When my brother passed, I can say for myself that I had an inner peace that I cannot explain. I missed him, but I didn’t want him back. I knew that I loved him with all my heart, but I also knew that he was in a place that is absent of suspicion, addiction, anxiety, hatred, racism, jealousy, marital affairs, insecurity, violence, disease, and death. Why would I want him to come back to all of that?
“You’re In Denial“
In those times, several people had said to me, “It will hit. Maybe not right now because it’s still fresh, but it will hit.”
Of course, I know that these people meant well, but no matter how much I tried to explain and say, “No really. I’m at peace with my brother’s passing. I am okay.” They would express a thought that communicated, “She’s in denial.”
Well…it’s been over 4 years since my brother passed, and the peace that I had on the day he passed away, has grown. Nothing “hit” me. I waited and had even wondered, “Is there something wrong with me? I miss my brother, but I don’t miss him the way people thought I would miss him. I still don’t want him to come back.”
Heaven: I believe there is life after death
I grew up believing that Heaven is real! I grew up believing that this life I am living right now, is temporary, which it is because one day I am going to die. One day, every person will be greeted by death, and will pass into a life, or a world that never ends. I grew up believing that, every person belongs to God, and will eventually be joined with Him if they so choose.
I was reminded of something that Jesus promised to anyone who wanted to follow Him:
“Peace I leave with you; my peace I give to you. Not as the world gives do I give it to you. Do not let your hearts be troubled or afraid.”john 14:27
More Deaths in the Family
This passage continued to hold true. In 2018, my grandfather (pictured above) died. At the beginning of 2019, my Uncle, who was only in his 40’s, died in his sleep. In the middle of 2019, a childhood friend of mine passed away suddenly. This year, my little cousin, who was 16 years old, got sick and died within 3 days of his hospitalization.
Do I miss them? Of course, but my heart continues to be enveloped by an inexplainable peace; a “peace that the world cannot give.” I think it’s one of those things that, “You’ll know when you know.”
The deaths of my family members who were/are very close to me, as well as the death of my childhood friend, reminded me that every thing and person that I call or have called “mine” is ultimately a gift given to me by God on this side of Heaven.
Every person that I had the honor and privilege of loving, God loves MORE than I ever could. Why would I want to rip them away from an indescribable, uncontainable, unfathomable… love?
How did these deaths prep me for grad school?
The question still remains, “How did these deaths prepare me for leaving my family?”

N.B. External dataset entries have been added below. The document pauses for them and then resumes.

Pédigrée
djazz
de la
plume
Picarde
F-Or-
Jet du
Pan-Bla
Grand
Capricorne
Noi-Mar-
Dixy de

The answer is, I am a wildly imperfect young woman, who wants to love God with all of her being. Although I love my family, my parents taught my siblings and I growing up, to “love God more than anything and anybody.” My parents love me and my siblings very much, but they also know that God will always love us more than they ever could. So they remind us often, “Remember the order of things is (1) God, (2) Family, (3) everything else.”
Graduate school is something that I knew in my heart that God was calling me to attend. I also knew that I had to have, in a sense, a sort of detachment from my family and an attachment to God in order to make a peaceful transition.

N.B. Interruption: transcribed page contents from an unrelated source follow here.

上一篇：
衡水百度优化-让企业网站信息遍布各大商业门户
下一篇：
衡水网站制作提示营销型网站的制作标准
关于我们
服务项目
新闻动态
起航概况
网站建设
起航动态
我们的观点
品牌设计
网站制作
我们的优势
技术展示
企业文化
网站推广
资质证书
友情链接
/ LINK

I miss my family very much, but I also know that this is where I need to be at present. Similar to how I felt with the deaths of my loved ones, I have an inexplainable peace, and it helps to be surrounded by like-minded people who love their families, but at the same time, are working on growing in their love for God.
It’s beautiful to witness and to be a part of. My heart is full, and I pray that it continues to expand exponentially with love each and every day.